-- TEXTO --
■ ■ ■
La Standard Oil Co de Nueva Jersey es la mayor empresa industrial del mundo capitalista; fuera de los Estados Unidos no existe ninguna empresa industrial más poderosa que la Royal Dutch Shell. Las filiales venden el petróleo crudo a las subsidiarias, que lo refinan y venden los combustibles a las sucursales para su distribución: la sangre no sale, en todo el circuito, fuera del aparato circulatorio interno del cártel, que además posee los oleoductos y gran parte de la flota petrolera en los siete mares. Se manipulan los precios, en escala mundial, para reducir los impuestos a pagar y aumentar las ganancias a cobrar: el petróleo crudo aumenta siempre menos que el refinado.
Con el petróleo ocurre, como ocurre con el café o con la carne, que los países ricos ganan mucho más por tomarse el trabajo de consumirlo, que los países pobres por producirlo. La diferencia es de diez a uno: de los once dólares que cuestan los derivados de un barril de petróleo, los países exportadores de la materia prima más importante del mundo reciben apenas un dólar, resultado de la suma de los impuestos y los costes de extracción, mientras que los países del área desarrollada, donde tienen su asiento las casas matrices de las corporaciones petroleras, se quedan con diez dólares, resultado de la suma de sus propios aranceles y sus impuestos, ocho veces mayores que los impuestos de los países productores, y de los costos y las ganancias del transporte, la refinación, el procesamiento y la distribución que las grandes empresas monopolizan1.
El petróleo que brota de los Estados Unidos disfruta de un precio alto, y son relativamente altos los salarios de los obreros petroleros norteamericanos, pero la cotización del petróleo de Venezuela y de Medio Oriente ha ido cayendo, desde 1957, todo a lo largo de la década de los años sesenta. Cada barril de petróleo venezolano, por ejemplo, valía, en promedio, 2,65 dólares en 1957, y mientras escribo este capítulo, a fines de 1970, el precio es de 1,86 dólares. El gobierno de Rafael Caldera anuncia que fijará unilateralmente un precio mucho mayor, pero el nuevo precio no alcanzará de todos modos, según las cifras que los comentaristas manejan y pese al escándalo que se presiente, el nivel de 1957. Los Estados Unidos son, a la vez, los principales productores y los principales importadores de petróleo en el mundo. En la época en que la mayor parte del petróleo crudo que vendían las corporaciones provenía del subsuelo norteamericano el precio se mantenía alto; durante la segunda guerra mundial, los Estados Unidos se convirtieron en importadores netos, y el cártel comenzó a aplicar una nueva política de precios: la cotización se ha venido abajo sistemáticamente. Curiosa inversión de las «leyes del mercado»: el precio del petróleo se derrumba, aunque no cesa de aumentar la demanda mundial, a medida que se multiplican las fábricas, los automóviles y las plantas generadoras de energía. Y otra paradoja: aunque el precio del petróleo baja, sube en todas partes el precio de los combustibles que pagan los consumidores.
Hay una desproporción descomunal entre el precio del crudo y el de los derivados.
■ ■ ■
-- ENTRADAS PROPORCIONADAS --
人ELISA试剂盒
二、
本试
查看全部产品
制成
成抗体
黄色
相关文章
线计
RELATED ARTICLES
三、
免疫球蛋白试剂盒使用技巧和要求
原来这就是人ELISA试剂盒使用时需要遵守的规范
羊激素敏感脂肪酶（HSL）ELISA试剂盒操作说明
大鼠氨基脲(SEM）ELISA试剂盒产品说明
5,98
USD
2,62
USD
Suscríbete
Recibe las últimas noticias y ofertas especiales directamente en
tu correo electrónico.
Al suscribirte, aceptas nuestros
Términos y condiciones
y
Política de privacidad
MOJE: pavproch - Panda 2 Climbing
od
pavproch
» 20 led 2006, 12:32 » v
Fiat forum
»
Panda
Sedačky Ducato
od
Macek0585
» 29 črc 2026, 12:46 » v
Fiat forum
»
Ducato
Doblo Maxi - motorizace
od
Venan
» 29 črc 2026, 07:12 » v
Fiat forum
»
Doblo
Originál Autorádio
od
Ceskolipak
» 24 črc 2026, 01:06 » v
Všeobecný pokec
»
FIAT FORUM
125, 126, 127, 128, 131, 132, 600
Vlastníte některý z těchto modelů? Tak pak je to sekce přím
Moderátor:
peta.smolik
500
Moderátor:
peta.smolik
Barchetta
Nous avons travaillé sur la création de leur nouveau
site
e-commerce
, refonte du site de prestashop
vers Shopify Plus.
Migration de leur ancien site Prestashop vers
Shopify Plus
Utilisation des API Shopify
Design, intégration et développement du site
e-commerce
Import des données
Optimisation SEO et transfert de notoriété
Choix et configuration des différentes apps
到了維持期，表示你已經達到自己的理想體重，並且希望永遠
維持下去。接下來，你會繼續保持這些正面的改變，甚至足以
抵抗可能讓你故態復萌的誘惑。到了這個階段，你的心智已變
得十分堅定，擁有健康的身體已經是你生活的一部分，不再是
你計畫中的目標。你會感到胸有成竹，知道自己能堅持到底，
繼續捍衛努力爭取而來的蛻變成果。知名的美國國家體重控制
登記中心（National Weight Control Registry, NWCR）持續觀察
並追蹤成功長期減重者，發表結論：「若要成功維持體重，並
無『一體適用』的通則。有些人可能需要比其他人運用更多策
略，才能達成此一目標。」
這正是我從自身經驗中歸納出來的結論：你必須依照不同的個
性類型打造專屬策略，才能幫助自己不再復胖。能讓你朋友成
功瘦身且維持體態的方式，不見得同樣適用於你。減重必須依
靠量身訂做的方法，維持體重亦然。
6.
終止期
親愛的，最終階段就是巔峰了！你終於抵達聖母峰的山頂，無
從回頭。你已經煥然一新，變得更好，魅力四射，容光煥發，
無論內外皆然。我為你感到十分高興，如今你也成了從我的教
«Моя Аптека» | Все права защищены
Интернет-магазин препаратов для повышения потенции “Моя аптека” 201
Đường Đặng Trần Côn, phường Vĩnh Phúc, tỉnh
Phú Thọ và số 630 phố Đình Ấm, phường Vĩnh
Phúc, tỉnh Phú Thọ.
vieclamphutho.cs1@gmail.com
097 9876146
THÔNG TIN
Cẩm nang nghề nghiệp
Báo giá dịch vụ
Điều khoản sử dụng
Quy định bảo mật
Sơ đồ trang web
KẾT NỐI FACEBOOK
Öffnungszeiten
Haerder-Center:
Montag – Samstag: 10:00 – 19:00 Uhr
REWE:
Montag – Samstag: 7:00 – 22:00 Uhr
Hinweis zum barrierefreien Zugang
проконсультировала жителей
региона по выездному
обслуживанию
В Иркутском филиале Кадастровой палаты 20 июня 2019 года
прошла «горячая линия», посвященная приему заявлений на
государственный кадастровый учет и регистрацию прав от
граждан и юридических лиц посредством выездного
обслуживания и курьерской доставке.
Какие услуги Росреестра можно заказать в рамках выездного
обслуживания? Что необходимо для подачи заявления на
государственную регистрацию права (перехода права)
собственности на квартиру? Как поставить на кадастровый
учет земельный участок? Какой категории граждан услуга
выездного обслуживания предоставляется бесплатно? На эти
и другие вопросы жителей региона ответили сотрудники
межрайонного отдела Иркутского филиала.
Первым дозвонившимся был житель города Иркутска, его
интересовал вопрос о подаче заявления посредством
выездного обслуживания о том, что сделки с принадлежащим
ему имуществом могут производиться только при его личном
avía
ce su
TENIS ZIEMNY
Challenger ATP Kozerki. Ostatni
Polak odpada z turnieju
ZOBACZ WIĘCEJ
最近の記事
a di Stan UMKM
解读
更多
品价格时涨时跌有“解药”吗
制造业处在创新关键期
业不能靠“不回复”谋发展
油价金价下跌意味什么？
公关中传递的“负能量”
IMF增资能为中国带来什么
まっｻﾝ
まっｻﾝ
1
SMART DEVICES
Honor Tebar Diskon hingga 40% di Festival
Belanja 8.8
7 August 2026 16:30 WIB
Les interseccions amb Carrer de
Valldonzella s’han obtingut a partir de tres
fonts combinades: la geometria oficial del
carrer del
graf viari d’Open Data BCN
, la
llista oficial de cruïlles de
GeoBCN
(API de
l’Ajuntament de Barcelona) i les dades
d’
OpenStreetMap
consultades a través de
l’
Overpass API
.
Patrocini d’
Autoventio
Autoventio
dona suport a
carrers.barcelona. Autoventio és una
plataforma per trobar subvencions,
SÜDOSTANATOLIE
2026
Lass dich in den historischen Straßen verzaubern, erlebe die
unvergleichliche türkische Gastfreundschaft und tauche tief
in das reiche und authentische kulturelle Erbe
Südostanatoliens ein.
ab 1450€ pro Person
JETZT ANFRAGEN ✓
■ ■ ■
-- ACTIVIDADES --
#1 Responde a partir del texto sobre el petróleo:
(a) ¿Qué empresa es la mayor empresa industrial del mundo capitalista?
(b) De los once dólares que cuestan los derivados de un barril de petróleo, ¿cuánto reciben los países exportadores?
(c) ¿Cuánto valía en promedio cada barril de petróleo venezolano en 1957?
#2 Prolonga el texto sobre el petróleo a partir de su última oración.

-- SOLUCIONARIO --
#1
(a) La Standard Oil Co de Nueva Jersey.
(b) Apenas un dólar.
(c) 2,65 dólares.

#2
Toda esta cadena de absurdos es perfectamente racional; no resulta necesario recurrir a las fuerzas sobrenaturales para encontrar una explicación. Porque el negocio del petróleo en el mundo capitalista está, como hemos visto, en manos de un cártel todopoderoso. El cártel nació en 1928, en un castillo del norte de Escocia rodeado por la bruma, cuando la Standard Oil de Nueva jersey, la Shell y la Anglo- Iranian, hoy llamada British Petroleum, se pusieron de acuerdo para dividirse el planeta. La Standard de Nueva York y la de California, la Gulf y la Texaco se incorporaron posteriormente al núcleo dirigente del cártel2. La Standard Oil, fundada por Rockefeller en 1870, se había partido en treinta y cinco diferentes empresas en 1911, por la aplicación de la ley Sherman contra los trusts; la hermana mayor de la numerosa familia Standard es, en nuestros días, la empresa de Nueva Jersey. Sus ventas de petróleo, sumadas a las ventas de la Standard de Nueva York y de California, abarcan la mitad de las ventas totales del cártel en nuestros días. Las empresas petroleras del grupo Rockefeller son de tal magnitud que suman nada menos que la tercera parte del total de beneficios que las empresas norteamericanas de todo tipo, en su conjunto, arrancan al mundo entero.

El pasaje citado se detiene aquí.